Middle East

Syria mosque blast: Pro-Assad cleric among dozens dead

One of the most prominent Sunni supporters of Syria's President Bashar al-Assad has been killed in a blast at a mosque in the capital, Damascus.

At least 41 other people were killed alongside Sheikh Mohammed al-Buti at the Iman mosque, said the Sana news agency, calling it "a terrorist" blast.

State TV broadcast footage of bodies and injured people at the scene.

The Free Syrian Army, the umbrella group for the rebel forces, said it was not responsible for the attack.

State media said the blast, in the Mazraa district of the capital, was carried out by a suicide bomber who had slipped inside the mosque.

Mr Buti, 84, was killed as he was giving religious lessons at the mosque, it said. His grandson was also reportedly killed.

"We suddenly heard the explosion. We ran inside the mosque and we found the people torn into pieces," one witness said.

The Syrian Observatory for Human Rights, a UK-based activist group, earlier said at least 15 civilians had been killed and dozens wounded.

An opposition activist network, the Local Co-ordination Committees (LCC), initially put the number of dead at 20. It said the area had been "under the full control of the regime forces" at the time.

A spokesman for the Free Syrian Army said they did not take "any responsibility for this operation".

"We do not do these types of suicide bombings and we do not target mosques," Loay Maqdad told al-Arabiya television.

Psychological blow

Mr Buti was a Sunni Muslim - the majority sect in Syria, who have led the uprising against Mr Assad, who is an Alawite - but had been a vocal supporter of the president.

He regularly preached on Syrian TV, and had urged Syrians to support the army against the rebels.

The loss will be a huge psychological blow to the Assad government, says the BBC's Jim Muir, reporting from Beirut.

Image caption The Syrian Opposition Council said it condemned the assassination

Mr Buti was a regime loyalist to the core, he adds, having led the prayers at the funeral of President Assad's father, Hafez al-Assad, in 2000.

After the cleric's death was announced, state television replaced its programming with chants of verses from the Koran.

The head of the main opposition alliance, the National Coalition, Moaz al-Khatib, said its member groups "categorically condemn the assassination".

"This is a crime by any measure that is completely rejected," he told the AFP news agency from Cairo.

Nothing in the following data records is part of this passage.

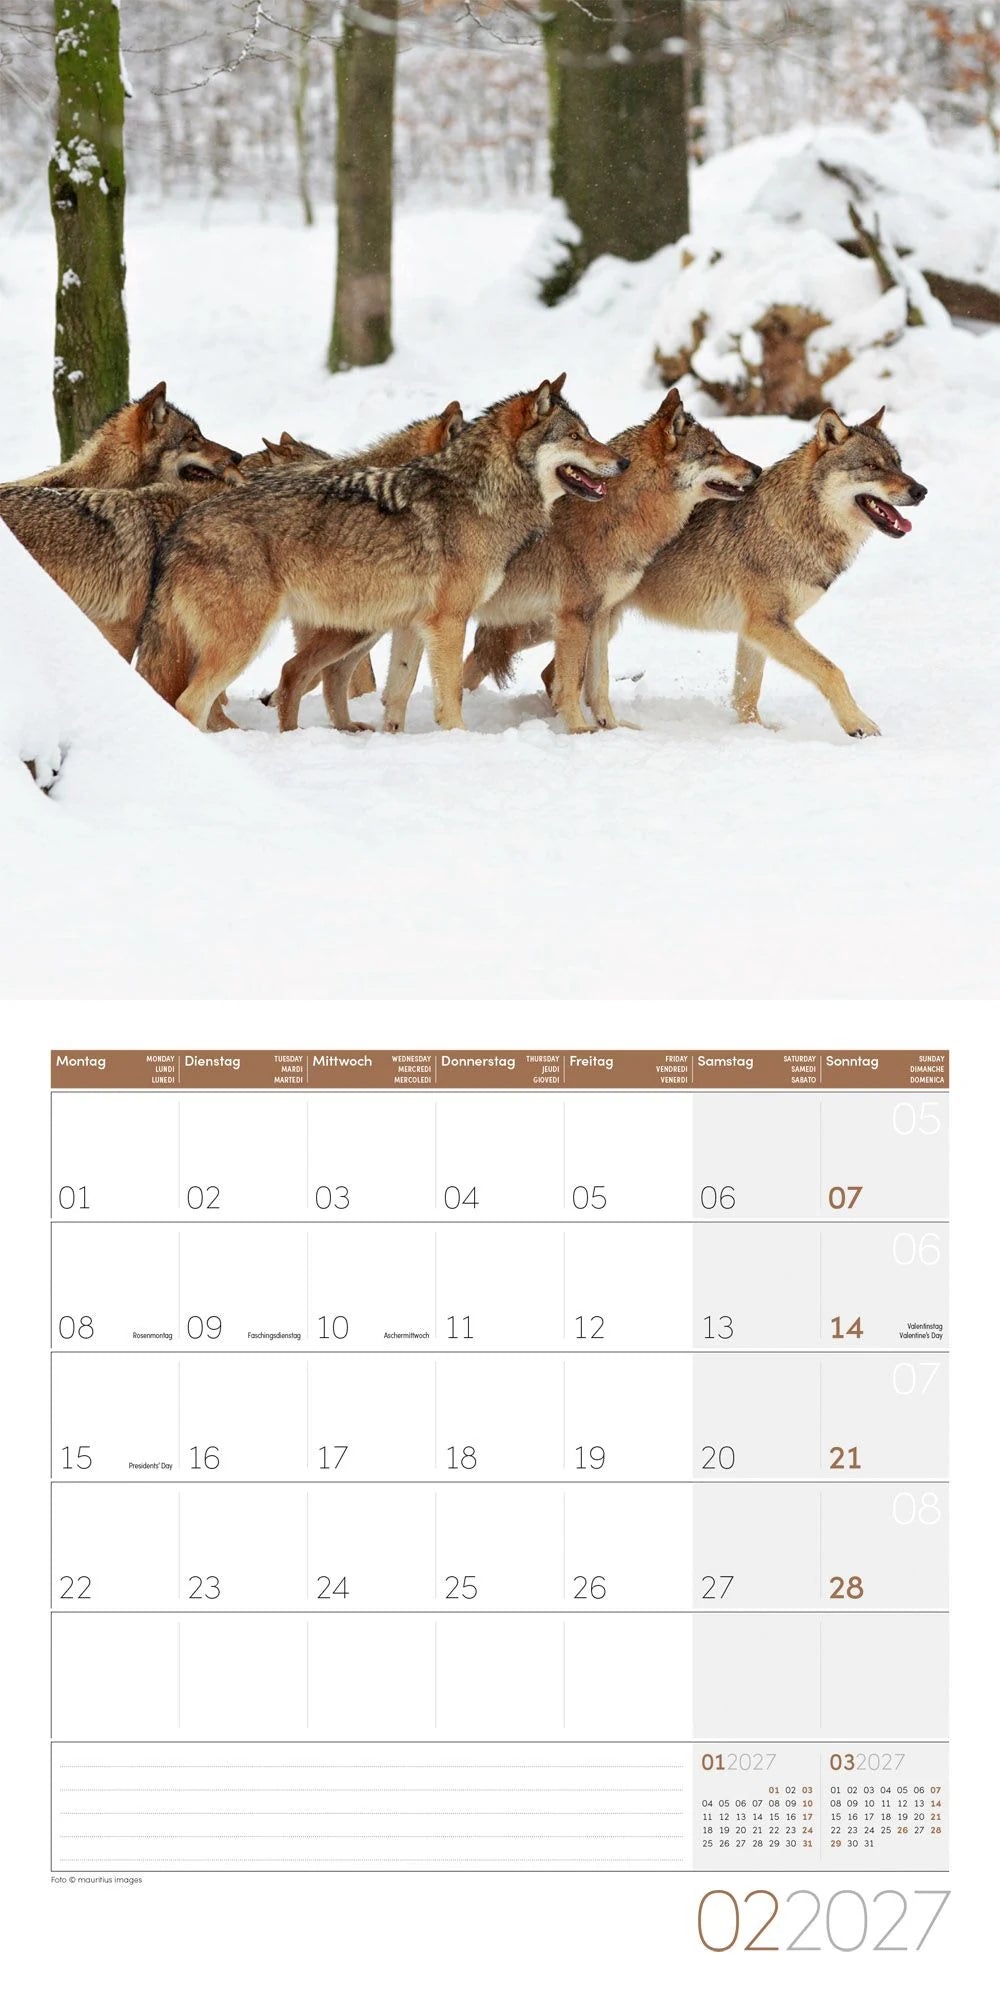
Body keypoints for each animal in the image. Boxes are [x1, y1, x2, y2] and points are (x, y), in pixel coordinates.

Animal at [137, 378, 626, 733]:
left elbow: (398, 693)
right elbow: (450, 695)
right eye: (577, 436)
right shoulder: (449, 621)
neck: (480, 496)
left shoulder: (412, 625)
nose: (622, 463)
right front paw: (459, 740)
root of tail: (180, 527)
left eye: (590, 433)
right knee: (191, 703)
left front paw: (394, 738)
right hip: (247, 643)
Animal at [397, 389, 760, 734]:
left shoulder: (599, 616)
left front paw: (611, 728)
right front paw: (577, 728)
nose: (756, 469)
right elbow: (570, 685)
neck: (619, 513)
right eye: (713, 452)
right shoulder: (574, 616)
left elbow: (600, 683)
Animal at [615, 405, 927, 738]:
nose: (921, 491)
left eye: (898, 463)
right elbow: (832, 671)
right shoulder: (767, 624)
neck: (795, 523)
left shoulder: (754, 630)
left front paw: (754, 733)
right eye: (871, 466)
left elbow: (746, 694)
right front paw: (859, 724)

The attack came hours after the UN said it would investigate allegations that chemical weapons had been used in Syria earlier this week.

Image caption The cleric had been a vocal critic of the uprising against the Syrian government

The Syrian government and opposition forces have both blamed each other for an attack in the Khan al-Assal area of Aleppo province. They both called for an inquiry.

UN Secretary General Ban Ki-moon said on Thursday that he was working to establish the investigation with the Organisation for the Prohibition of Chemical Weapons (OPCW) which oversees the chemical weapons convention, and the World Health Organization (WHO).

"My announcement should serve as an unequivocal reminder that the use of chemical weapons is a crime against humanity," said Mr Ban.

"The international community needs full assurance that chemical weapons stockpiles are verifiably safeguarded."

US President Barack Obama has repeatedly said the use of chemical weapons would be a "red line".